Kwanten died at his home in Shanghai on 22 November 2021.

==Works==
- 1971. "Tibetan Names in the Yüan Imperial Family". Mongolia Society Bulletin 10-1: 64–66.
- 1974. "Chinggis-khan's Conquest of Tibet, Myth or Reality?"; Journal of Asian History vol. 8: 8–9.
- 1977. "Tangut Miscellanea I: On the Inventor of the Tangut script." Journal of the American Oriental Society 97: 333–335.
- 1977. "The analysis of the Tangut (Hsi Hsia) language: Sino-Tibetan or Altaic?". Public Lecture, Columbia University, February 2, 1977.
- 1978. "Chio-ssu-lo, 997-1065 : a Tibetan Ally of the Sung". Rocznik Orientalislycznv 39: 97–105.
- 1979. Imperial Nomads: A History of Central Asia, 500–1500. University of Pennsylvania Press. ISBN 9780812277500
- 1980. With Susan Hesse. Tangut (Hsi Hsia) Studies: A Bibliography.
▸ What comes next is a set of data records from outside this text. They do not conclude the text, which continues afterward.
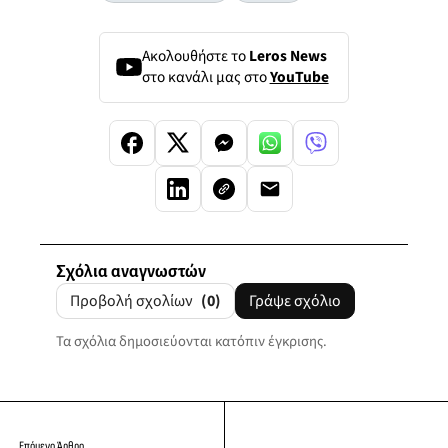
Ακολουθήστε το
Leros News
στο κανάλι μας στο
YouTube
Σχόλια αναγνωστών
Προβολή σχολίων
(0)
Γράψε σχόλιο
Τα σχόλια δημοσιεύονται κατόπιν έγκρισης.
Επόμενο Άρθρο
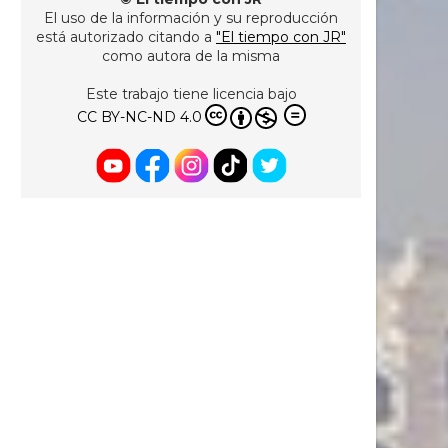
El uso de la información y su reproducción
está autorizado citando a
"El tiempo con JR"
como autora de la misma
Este trabajo tiene licencia bajo
CC BY-NC-ND 4.0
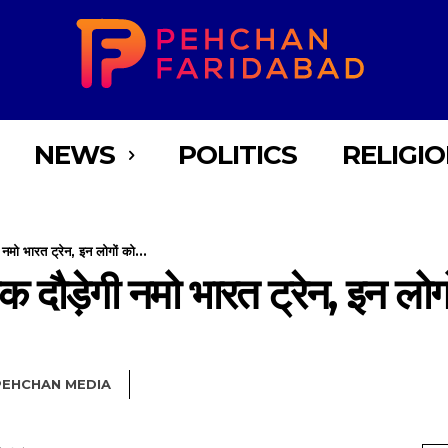
NEWS
POLITICS
RELIGI
 नमो भारत ट्रेन, इन लोगों को...
 दौड़ेगी नमो भारत ट्रेन, इन लोगो
PEHCHAN MEDIA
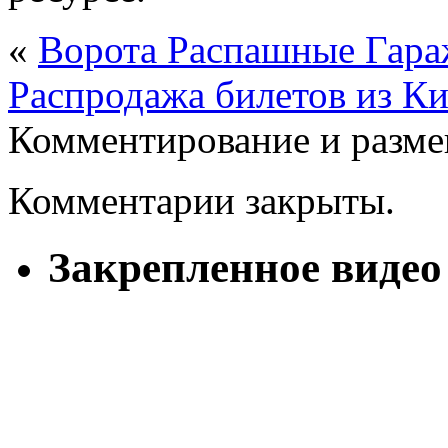
«
Ворота Распашные Гар
Распродажа билетов из Ки
Комментирование и разме
Комментарии закрыты.
Закрепленное видео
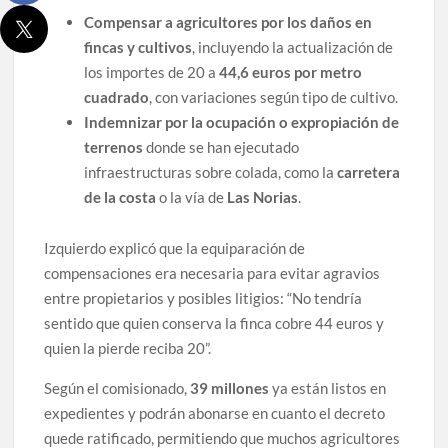
Compensar a agricultores por los daños en
fincas y cultivos
, incluyendo la actualización de
los importes de 20 a
44,6 euros por metro
cuadrado
, con variaciones según tipo de cultivo.
Indemnizar por la ocupación o expropiación de
terrenos
donde se han ejecutado
infraestructuras sobre colada, como la
carretera
de la costa
o la vía de
Las Norias
.
Izquierdo explicó que la equiparación de
compensaciones era necesaria para evitar agravios
entre propietarios y posibles litigios: “No tendría
sentido que quien conserva la finca cobre 44 euros y
quien la pierde reciba 20”.
Según el comisionado,
39 millones
ya están listos en
expedientes y podrán abonarse en cuanto el decreto
quede ratificado, permitiendo que muchos agricultores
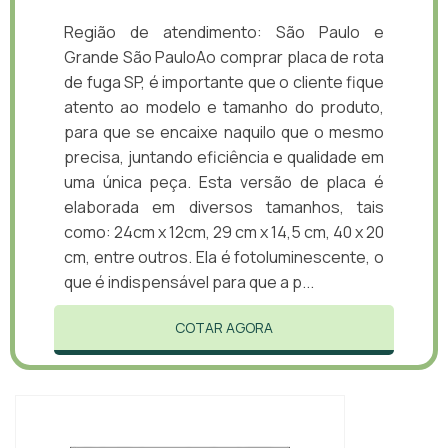
Região de atendimento: São Paulo e
Grande São PauloAo comprar placa de rota
de fuga SP, é importante que o cliente fique
atento ao modelo e tamanho do produto,
para que se encaixe naquilo que o mesmo
precisa, juntando eficiência e qualidade em
uma única peça. Esta versão de placa é
elaborada em diversos tamanhos, tais
como: 24cm x 12cm, 29 cm x 14,5 cm, 40 x 20
cm, entre outros. Ela é fotoluminescente, o
que é indispensável para que a p...
COTAR AGORA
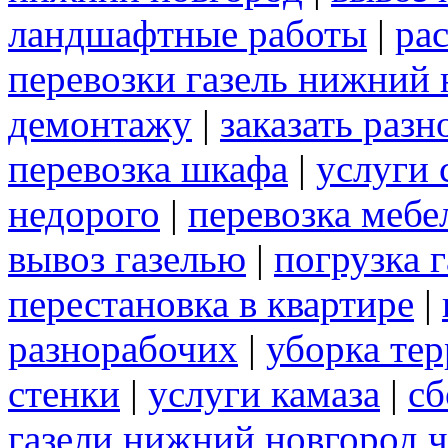
ландшафтные работы
|
рас
перевозки газель нижний 
демонтажу
|
заказать раз
перевозка шкафа
|
услуги 
недорого
|
перевозка мебе
вывоз газелью
|
погрузка г
перестановка в квартире
|
разнорабочих
|
уборка те
стенки
|
услуги камаза
|
сб
газели нижний новгород 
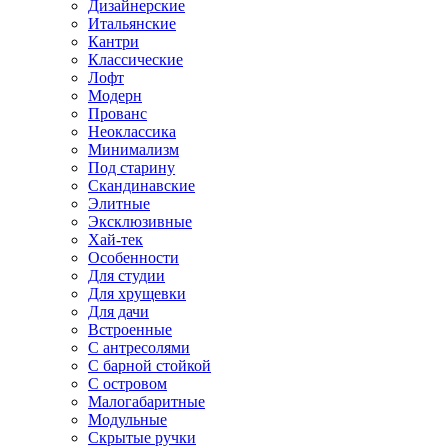
Дизайнерские
Итальянские
Кантри
Классические
Лофт
Модерн
Прованс
Неоклассика
Минимализм
Под старину
Скандинавские
Элитные
Эксклюзивные
Хай-тек
Особенности
Для студии
Для хрущевки
Для дачи
Встроенные
С антресолями
С барной стойкой
С островом
Малогабаритные
Модульные
Скрытые ручки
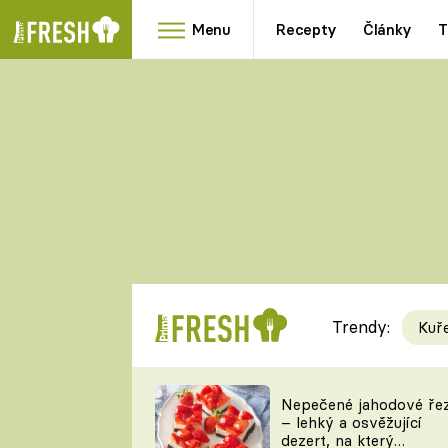
Menu
Recepty
Články
T
Oblíbené
Přílohy
recepty
HRANOLKY
HOUBY
KNEDLÍKY
DÝNĚ
KAŠE
RYCHLOVKY
Trendy:
Kuř
Populární
Videorecept
Nepečené jahodové ře
– lehký a osvěžující
kuchaři
dezert, na který
TEĎ VAŘÍ ŠÉF!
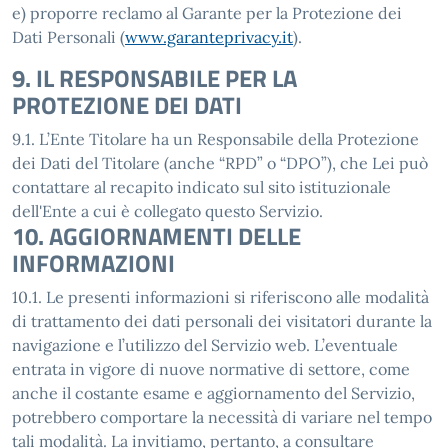
e) proporre reclamo al Garante per la Protezione dei
Dati Personali (
www.garanteprivacy.it
).
9. IL RESPONSABILE PER LA
PROTEZIONE DEI DATI
9.1. L’Ente Titolare ha un Responsabile della Protezione
dei Dati del Titolare (anche “RPD” o “DPO”), che Lei può
contattare al recapito indicato sul sito istituzionale
dell'Ente a cui è collegato questo Servizio.
10. AGGIORNAMENTI DELLE
INFORMAZIONI
10.1. Le presenti informazioni si riferiscono alle modalità
di trattamento dei dati personali dei visitatori durante la
navigazione e l’utilizzo del Servizio web. L’eventuale
entrata in vigore di nuove normative di settore, come
anche il costante esame e aggiornamento del Servizio,
potrebbero comportare la necessità di variare nel tempo
tali modalità. La invitiamo, pertanto, a consultare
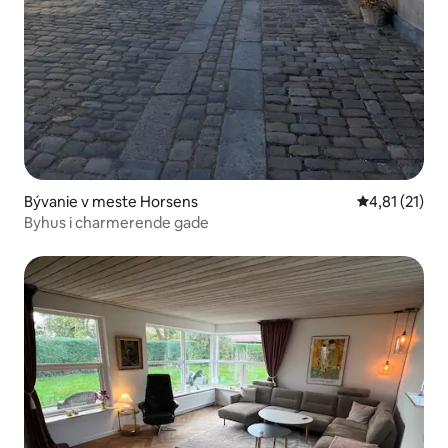
Bývanie v meste Horsens
Priemerné oh
4,81 (21)
Byhus i charmerende gade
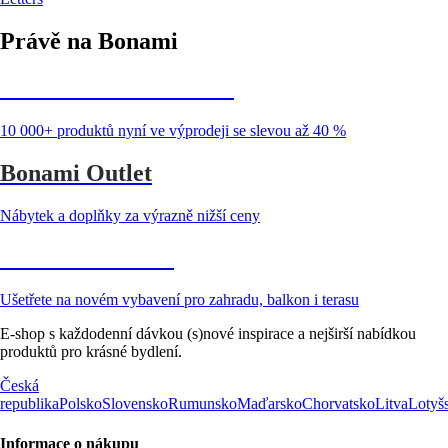
Právě na Bonami
Summer Sale až -40 %
10 000+ produktů nyní ve výprodeji se slevou až 40 %
Bonami Outlet
Nábytek a doplňky za výrazně nižší ceny
Zahrada ve slevě
Ušetřete na novém vybavení pro zahradu, balkon i terasu
E-shop s každodenní dávkou (s)nové inspirace a nejširší nabídkou
produktů pro krásné bydlení.
Česká
republika
Polsko
Slovensko
Rumunsko
Maďarsko
Chorvatsko
Litva
Lotyš
Informace o nákupu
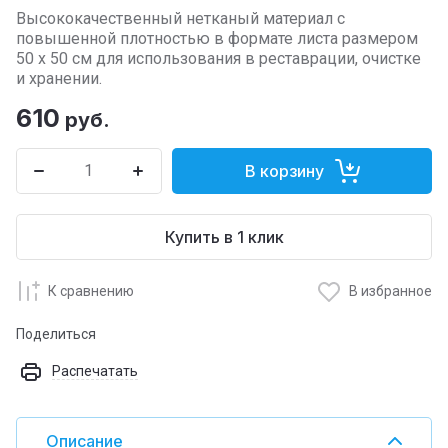
Высококачественный нетканый материал с
повышенной плотностью в формате листа размером
50 x 50 см для использования в реставрации, очистке
и хранении.
610
руб.
В корзину
Купить в 1 клик
К сравнению
В избранное
Поделиться
Распечатать
Описание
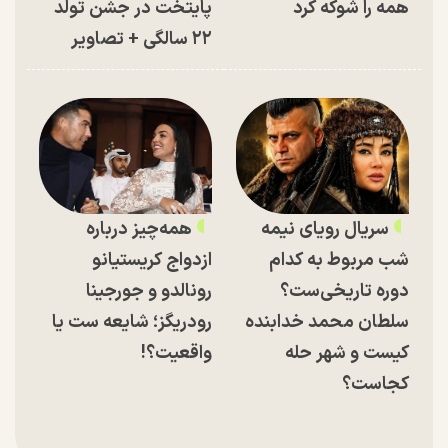
همه را شوکه کرد
پایتخت در جشن تولد
۲۲ سالگی + تصاویر
سریال رویای نیمه
همه‌چیز درباره
شب مربوط به کدام
ازدواج کریستیانو
دوره تاریخی‌ست؟
رونالدو و جورجینا
سلطان محمد خدابنده
رودریگز؛ شایعه ست یا
کیست و شهر حله
واقعیت؟!
کجاست؟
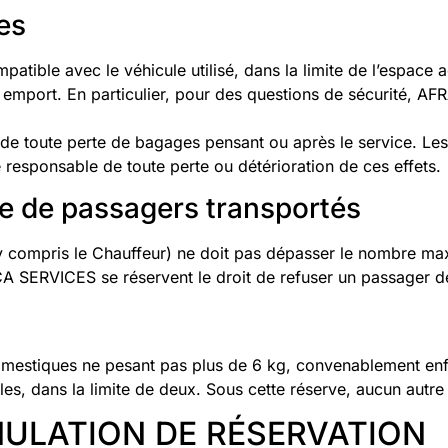
es
ompatible avec le véhicule utilisé, dans la limite de l’esp
t emport. En particulier, pour des questions de sécurité,
toute perte de bagages pensant ou après le service. Les e
esponsable de toute perte ou détérioration de ces effets.
e de passagers transportés
compris le Chauffeur) ne doit pas dépasser le nombre max
A SERVICES se réservent le droit de refuser un passager dé
x domestiques ne pesant pas plus de 6 kg, convenablement 
 dans la limite de deux. Sous cette réserve, aucun autre 
NULATION DE RÉSERVATION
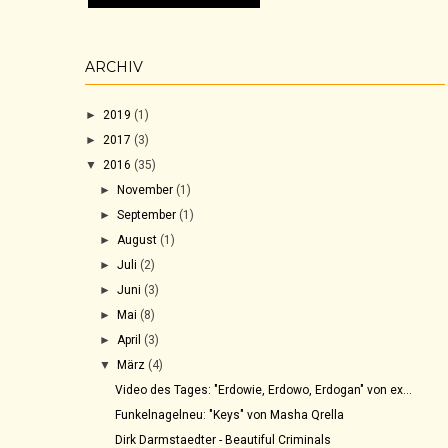
ARCHIV
►
2019
(1)
►
2017
(3)
▼
2016
(35)
►
November
(1)
►
September
(1)
►
August
(1)
►
Juli
(2)
►
Juni
(3)
►
Mai
(8)
►
April
(3)
▼
März
(4)
Video des Tages: "Erdowie, Erdowo, Erdogan" von ex...
Funkelnagelneu: "Keys" von Masha Qrella
Dirk Darmstaedter - Beautiful Criminals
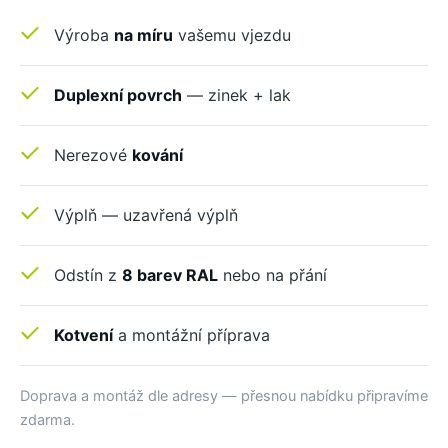
Výroba
na míru
vašemu vjezdu
Duplexní povrch
— zinek + lak
Nerezové
kování
Výplň — uzavřená výplň
Odstín z
8 barev RAL
nebo na přání
Kotvení
a montážní příprava
Doprava a montáž dle adresy — přesnou nabídku připravíme
zdarma.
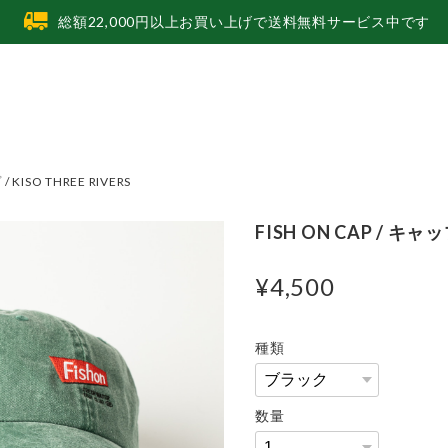
総額22,000円以上お買い上げで送料無料サービス中です
/ KISO THREE RIVERS
FISH ON CAP / キャップ
¥4,500
種類
数量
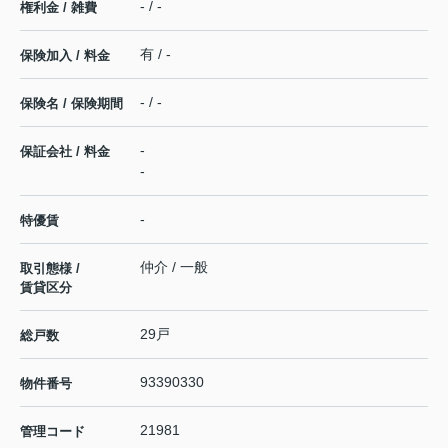
- / -
権利金 / 雑費
有 / -
保険加入 / 料金
- / -
保険名 / 保険期間
-
保証会社 / 料金
-
-
特優賃
仲介 / 一般
取引態様 /
賃貸区分
29戸
総戸数
93390330
物件番号
21981
管理コード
Indiana University Uralic and Altaic Series, vol. 137. Research Institute for Inner Asian Studies, Indiana University.
- 1982. The Timely Pearl: A 12th Century Tangut-Chinese Glossary (Volume I: The Chinese Glosses). Indiana University Uralic and Altaic Series vol. 142. Research Institute for Inner Asian Studies, Indiana University. (Reprinted 1997 by Taylor & Francis, ISBN 9780700709427)
- 1982. "The Lexicography of the Hsi Hsia (Tangut) Language". Cahiers de Linguistique Asie Orientale 11-2: 55–67.
- 1982. "Verbal agreement in Tangut: a conflicting opinion." Linguistics of the Tibeto-Burman Area 7-1:55–62.
- 1984. "Manchurica in the Far Eastern Library, University of Chicago". Zentralasiatische Studien 17: 181–183.
- 1984. "The Phonological Hypothesis of the Hsi Hsia (Tangut) Language". T'oung Pao 70: 159–184.
- 1984. Special Research Problems in Hsi Hsia History and Linguistics. National Chengchi University.
- 1988. "The Structure of the Tangut [Hsi Hsia] Characters". Ajia Afurika gengo bunka kenkyū (アジア・アつリカ言語文化研究) 36: 69–105.